Sensibilisierungsschulung zum Thema „Barrierefreiheit“ im Landratsamt Landshut
Wie fühlt es sich an, wenn eine vermeintlich unbedeutende Bodenschwelle von nur ein bis zwei Zentimetern eine unüberwindbare Barriere darstellt? Dies konnten die Stadtplaner und Landschaftsarchitekten des Landshuter Planungsbüros Logo verde kürzlich bei einer Sensibilisierungsschulung zum Thema Barrierefreiheit im Landratsamt Landshut am eigenen Leib erfahren. Über den Weg der Selbsterfahrung setzten sich die Teilnehmer an interaktiven Erlebnisstationen mit den vielfältigen Herausforderungen im Alltag von Menschen mit Behinderung auseinander. Dazu gehörten ein Rollstuhl- und ein Blindenparcours, ein Alterssimulationsanzug sowie Stationen zu den Themen Feinmotorik und Hörbeeinträchtigung.
Angeleitet und begleitet wurden die Teilnehmenden dabei von der Behindertenbeauftragten Linda Pilz, der Wohnraumberaterin Nadine Abramowski, der Seniorenbeauftragten Elisabeth Strasser sowie den beiden Mitgliedern des Behindertenbeirats des Landkreises, Willi Gröger und Franz-Adolf Kleinrahm, die als Betroffene eine besonders wertvolle Expertise einbringen konnten.
Im theoretischen Teil der Schulung gab Linda Pilz einen Überblick über die unterschiedlichen Behinderungsarten und die gesetzlichen Grundlagen von Barrierefreiheit. Anhand zahlreicher Praxis-Beispiele schärfte sie den Blick für die Anforderungen an die Planung und Umsetzung gelungener barrierefreier öffentlicher Freiflächen. Unverzichtbar seien unter anderem durchgängige Wegeketten, ausreichend Bewegungsflächen, eine angepasste Oberflächengestaltung, breite Gehwege, sichere Überquerungsstellen, normgerechte Rampen, gut gekennzeichnete barrierefreie Stellplätze und eine bedarfsgerechte Ausstattung und Möblierung.
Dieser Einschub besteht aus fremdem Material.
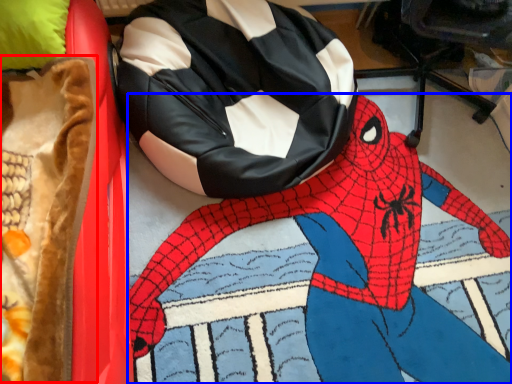
Question: Which object is further to the camera taking this photo, blanket (highlighted by a red box) or person (highlighted by a blue box)?

Choices:
 (A) blanket
 (B) person

Answer: (B)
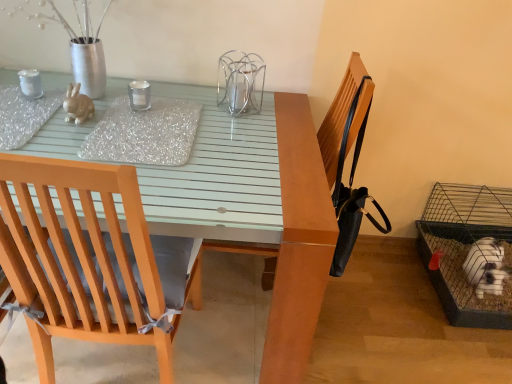
You are a GUI agent. You are given a task and a screenshot of the screen. Output one action in this format:
    pyautogui.click(x=<x>, y=<y>)
    Task: Click on the free space in front of matte ceramic rabbit at upper left
    Image resolution: width=512 pixels, height=384 pixels.
    Given the screenshot: What is the action you would take?
    pyautogui.click(x=67, y=135)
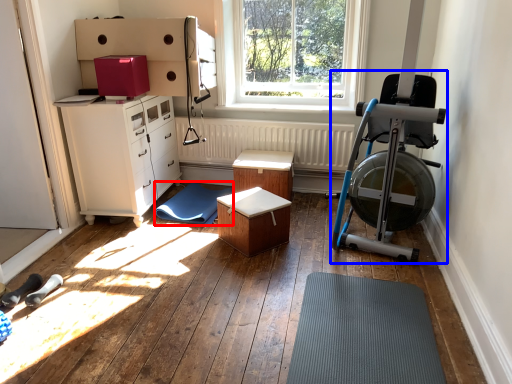
Question: Which object appears closest to the camera in this image, doormat (highlighted by a red box) or baby carriage (highlighted by a blue box)?

Choices:
 (A) doormat
 (B) baby carriage

Answer: (B)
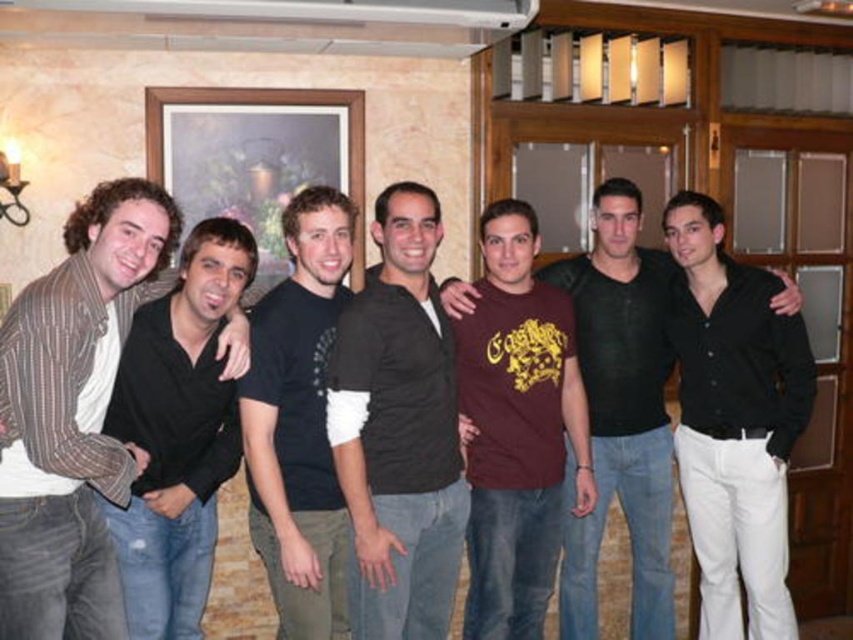
Who is more forward, (679, 330) or (538, 308)?

Positioned in front is point (538, 308).

Looking at this image, who is more distant from viewer, (782, 376) or (508, 211)?

The point (782, 376) is more distant.

The image size is (853, 640). I want to click on black matte shirt at center, so click(735, 422).

Does striped wool sweater at left have a lesser height compared to maroon cotton t-shirt at center?

Correct, striped wool sweater at left is not as tall as maroon cotton t-shirt at center.

Between point (22, 608) and point (607, 468), which one is positioned behind?

Positioned behind is point (607, 468).

Image resolution: width=853 pixels, height=640 pixels. In order to click on striped wool sweater at left in this screenshot , I will do `click(74, 413)`.

Who is higher up, striped wool sweater at left or maroon jersey at center?

Positioned higher is striped wool sweater at left.

Who is shorter, striped wool sweater at left or maroon jersey at center?

With less height is striped wool sweater at left.

I want to click on striped wool sweater at left, so click(x=74, y=413).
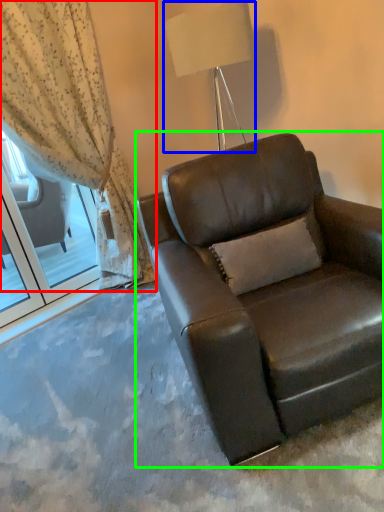
Question: Which object is the closest to the curtain (highlighted by a red box)? Choose among these: lamp (highlighted by a blue box) or chair (highlighted by a green box).

Choices:
 (A) lamp
 (B) chair

Answer: (A)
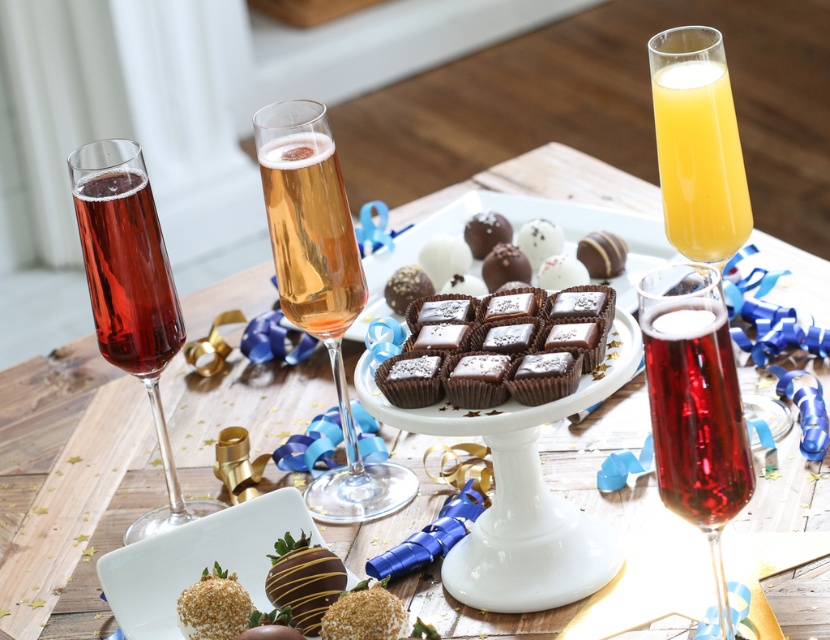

Eine weitere Gelegenheit zur Selbsterfahrung erhielten die Teilnehmer bei Erkundungsgängen in die nähere Umgebung des Landratsamtes. Mit Rollator, Rollstuhl und Blindenstock übten sie sich darin, die Umwelt mit anderen Augen wahrzunehmen und identifizierten zahlreiche Barrieren im öffentlichen Raum.
In der abschließenden Diskussion waren sich die Teilnehmenden einig: Gerade, weil Planern und Architekten bei der Umsetzung einer konsequenten und durchgängigen Barrierefreiheit eine Schlüsselrolle zukomme, seien die im Rahmen der Schulung gemachten Selbsterfahrungen von sehr hohem Wert. Ob im Bereich der Stadtplanung oder bei der Gestaltung von öffentlichen und privaten Freiflächen und Gebäuden – überall gehe es darum, allen Menschen einen eigenständigen, ungehinderten Zugang zu ermöglichen und somit eine gleichberechtigte Teilhabe sicherzustellen.